Alphonse Jefferson was taller than his grandmother. His almond-shaped eyes were an unnaturally light gray, and he had mocha skin with freckles running like a stream of rusty BBs across the bridge of his nose. His lips parted to reveal teeth that were large and even, each one capped with gold-plated snap-ons. His black velvet running suit had burgundy stripes
up the pant legs and sleeves of the jacket, which was unzipped to show his hairless chest.
“You can say it. You know.” He plucked his lapels. “I look good in black.”
“How do you think you’ll look in prison dress whites?” Brad asked him.
“Me in prison?” Alphonse barked laughter at the ceiling. “Aw, man. That’s all you know? You ain’t charging me, then I’m on jus’ walk on out of here and get on back to the bid’ness of doing my bid’ness. You dig?”
Brad placed the file on the table in front of him. “I want to ask you a few questions.”
“Uh-uh. I’ll be talking to you through the Johnny Cocoh-ran legal firm. Case you missed it, it was him that got O.J. off.”
“Johnny’s dead. You sure you want to go that route?” Brad asked.
Alphonse placed his hands flat on the table. “I don’t gots to answer no questions. ’Bout what?”
“About Sherry Adams.”
Alphonse turned his attention from Brad and glared up at Winter, who stood arms crossed with his back against the concrete block wall, looking down at Alphonse.
“What about her?” he asked suspiciously.
“You’ve been harassing her, Alphonse.”
“Who told you that? Them fools are all a bunch of no-count lying player haters, ’cause I’m a smooth dude. What I said was, ‘If she had some of what I got, she would be ruint for everybody else.’ You dig?”

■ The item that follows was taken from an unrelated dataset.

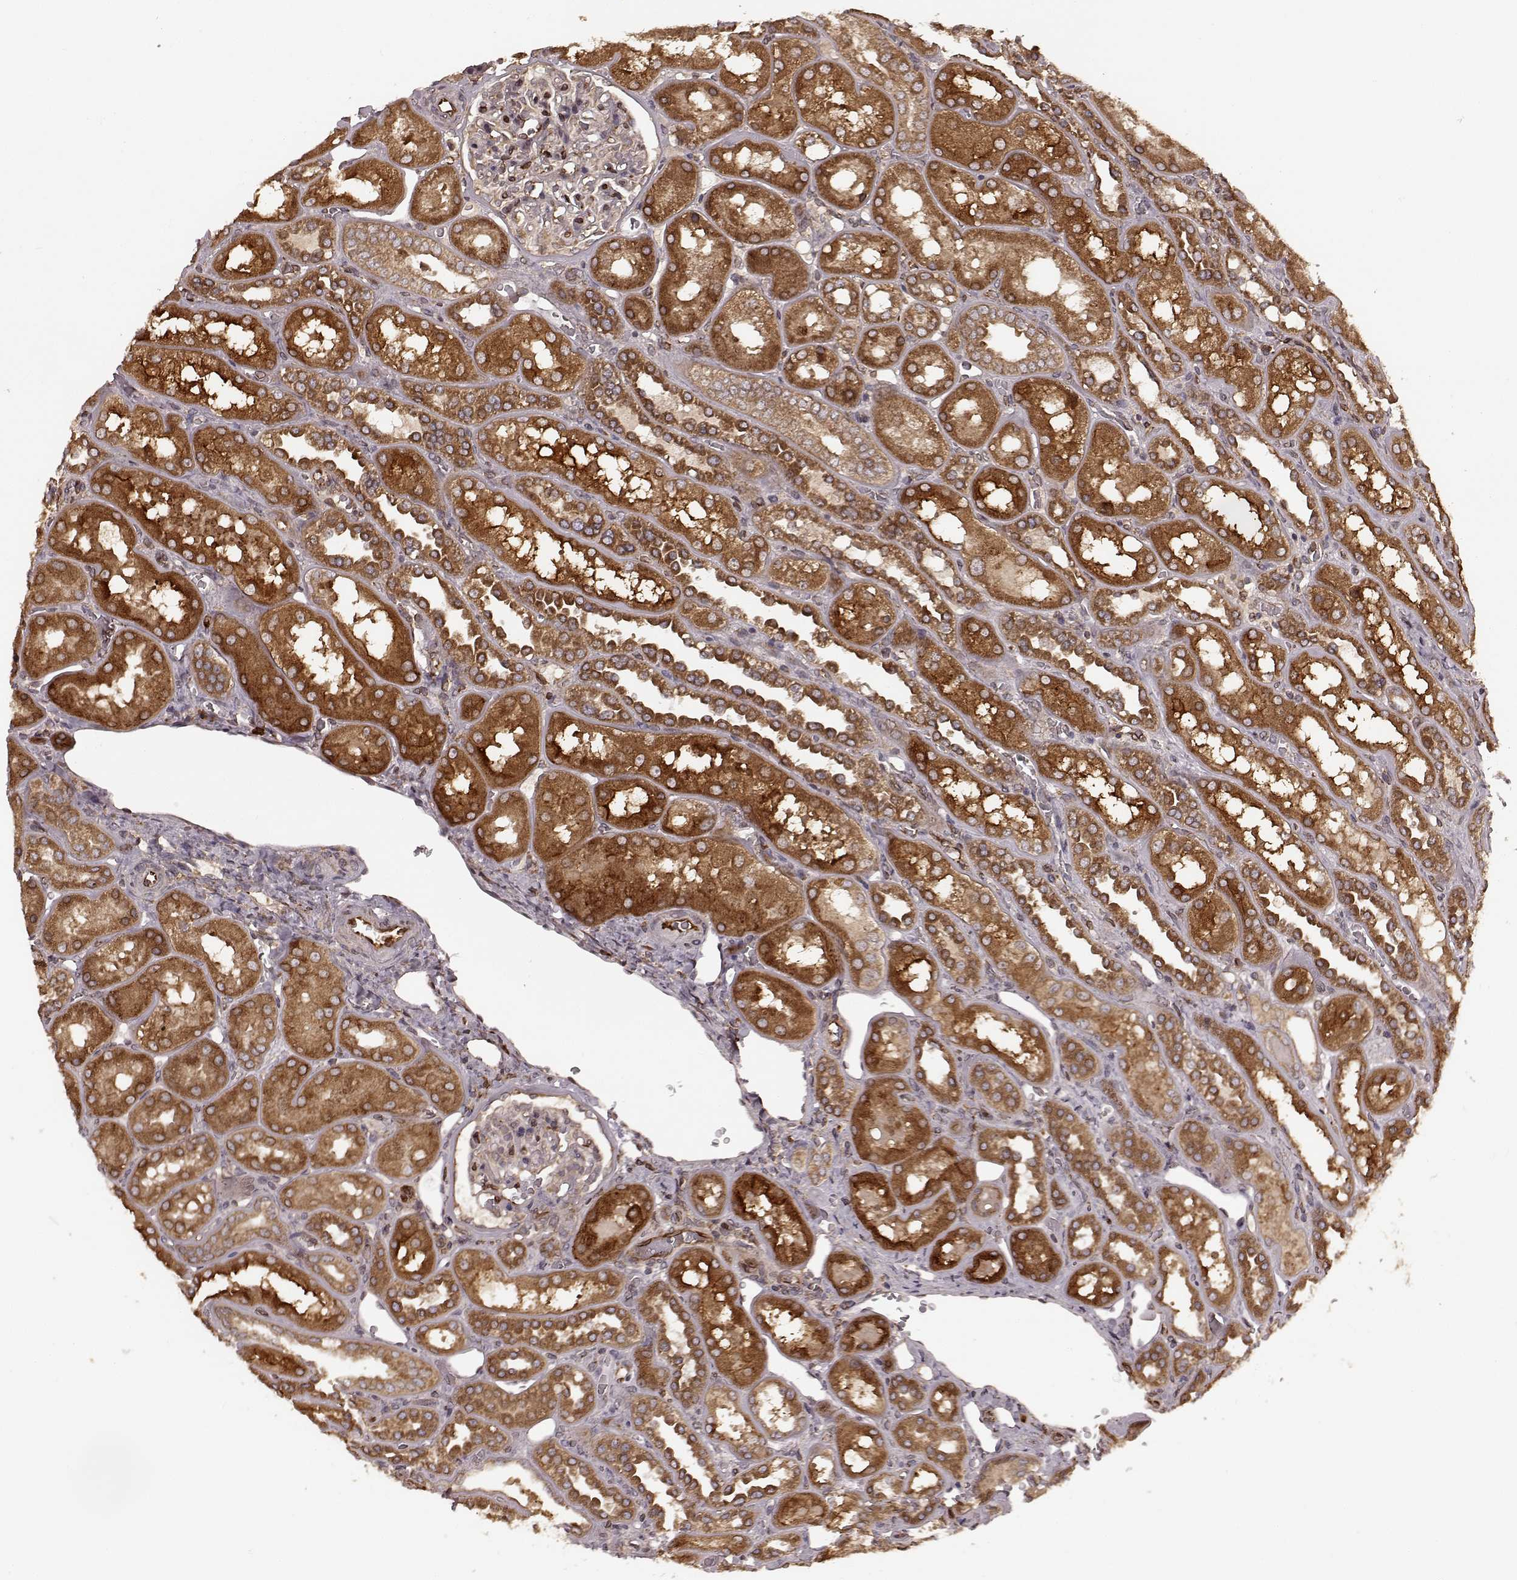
{"staining": {"intensity": "strong", "quantity": "<25%", "location": "cytoplasmic/membranous"}, "tissue": "kidney", "cell_type": "Cells in glomeruli", "image_type": "normal", "snomed": [{"axis": "morphology", "description": "Normal tissue, NOS"}, {"axis": "topography", "description": "Kidney"}], "caption": "Protein analysis of unremarkable kidney exhibits strong cytoplasmic/membranous positivity in about <25% of cells in glomeruli. (Stains: DAB in brown, nuclei in blue, Microscopy: brightfield microscopy at high magnification).", "gene": "AGPAT1", "patient": {"sex": "male", "age": 73}}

“I have your Army records,” Brad said, opening a folder and pointing to the faxed pages he’d received before the interview. “They kicked you out for possession of marijuana. At least that was the straw that broke the mule’s back. They obviously didn’t want you bringing down the average IQ of the armed forces.”
“Those fools got they heads up they asses. Always tellin’ a brother what to do. Racist haters.”
“It looks like you were deficient in every possible area. Your whole short career was a stack of inadequacy, petty criminality, and impulsive behavior. These records say you shot a rifle like a girl. Except all of the girls in the Army could shoot better than you.”